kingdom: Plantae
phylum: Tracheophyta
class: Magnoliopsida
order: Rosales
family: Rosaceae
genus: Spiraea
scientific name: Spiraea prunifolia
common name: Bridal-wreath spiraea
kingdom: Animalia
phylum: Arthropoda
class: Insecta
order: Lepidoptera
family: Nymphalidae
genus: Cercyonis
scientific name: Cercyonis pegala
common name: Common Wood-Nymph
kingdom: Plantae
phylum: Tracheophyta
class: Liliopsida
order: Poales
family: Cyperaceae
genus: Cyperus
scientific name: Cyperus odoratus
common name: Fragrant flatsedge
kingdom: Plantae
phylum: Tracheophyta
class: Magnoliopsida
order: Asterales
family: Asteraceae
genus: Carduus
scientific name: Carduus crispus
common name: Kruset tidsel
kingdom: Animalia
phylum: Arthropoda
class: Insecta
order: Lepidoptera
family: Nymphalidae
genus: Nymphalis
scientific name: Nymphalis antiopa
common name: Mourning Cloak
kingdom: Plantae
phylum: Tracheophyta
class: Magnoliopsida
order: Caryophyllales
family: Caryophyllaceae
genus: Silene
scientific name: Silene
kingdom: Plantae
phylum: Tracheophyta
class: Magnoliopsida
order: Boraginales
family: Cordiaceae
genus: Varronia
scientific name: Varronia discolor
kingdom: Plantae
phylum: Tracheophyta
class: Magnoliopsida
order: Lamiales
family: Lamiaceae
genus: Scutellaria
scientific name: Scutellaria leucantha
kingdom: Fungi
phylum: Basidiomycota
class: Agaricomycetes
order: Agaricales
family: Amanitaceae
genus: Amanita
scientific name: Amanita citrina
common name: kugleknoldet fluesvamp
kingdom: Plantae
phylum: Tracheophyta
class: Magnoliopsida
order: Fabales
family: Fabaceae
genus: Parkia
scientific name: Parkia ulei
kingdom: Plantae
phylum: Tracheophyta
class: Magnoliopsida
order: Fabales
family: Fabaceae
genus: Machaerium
▬▬▬▬▬▬
Given exercise> Give every line of the material above again, swapping "common name" for "vernacular name" and leaving everything else as it is.

Exercise response>
kingdom: Plantae
phylum: Tracheophyta
class: Magnoliopsida
order: Rosales
family: Rosaceae
genus: Spiraea
scientific name: Spiraea prunifolia
vernacular name: Bridal-wreath spiraea
kingdom: Animalia
phylum: Arthropoda
class: Insecta
order: Lepidoptera
family: Nymphalidae
genus: Cercyonis
scientific name: Cercyonis pegala
vernacular name: Common Wood-Nymph
kingdom: Plantae
phylum: Tracheophyta
class: Liliopsida
order: Poales
family: Cyperaceae
genus: Cyperus
scientific name: Cyperus odoratus
vernacular name: Fragrant flatsedge
kingdom: Plantae
phylum: Tracheophyta
class: Magnoliopsida
order: Asterales
family: Asteraceae
genus: Carduus
scientific name: Carduus crispus
vernacular name: Kruset tidsel
kingdom: Animalia
phylum: Arthropoda
class: Insecta
order: Lepidoptera
family: Nymphalidae
genus: Nymphalis
scientific name: Nymphalis antiopa
vernacular name: Mourning Cloak
kingdom: Plantae
phylum: Tracheophyta
class: Magnoliopsida
order: Caryophyllales
family: Caryophyllaceae
genus: Silene
scientific name: Silene
kingdom: Plantae
phylum: Tracheophyta
class: Magnoliopsida
order: Boraginales
family: Cordiaceae
genus: Varronia
scientific name: Varronia discolor
kingdom: Plantae
phylum: Tracheophyta
class: Magnoliopsida
order: Lamiales
family: Lamiaceae
genus: Scutellaria
scientific name: Scutellaria leucantha
kingdom: Fungi
phylum: Basidiomycota
class: Agaricomycetes
order: Agaricales
family: Amanitaceae
genus: Amanita
scientific name: Amanita citrina
vernacular name: kugleknoldet fluesvamp
kingdom: Plantae
phylum: Tracheophyta
class: Magnoliopsida
order: Fabales
family: Fabaceae
genus: Parkia
scientific name: Parkia ulei
kingdom: Plantae
phylum: Tracheophyta
class: Magnoliopsida
order: Fabales
family: Fabaceae
genus: Machaerium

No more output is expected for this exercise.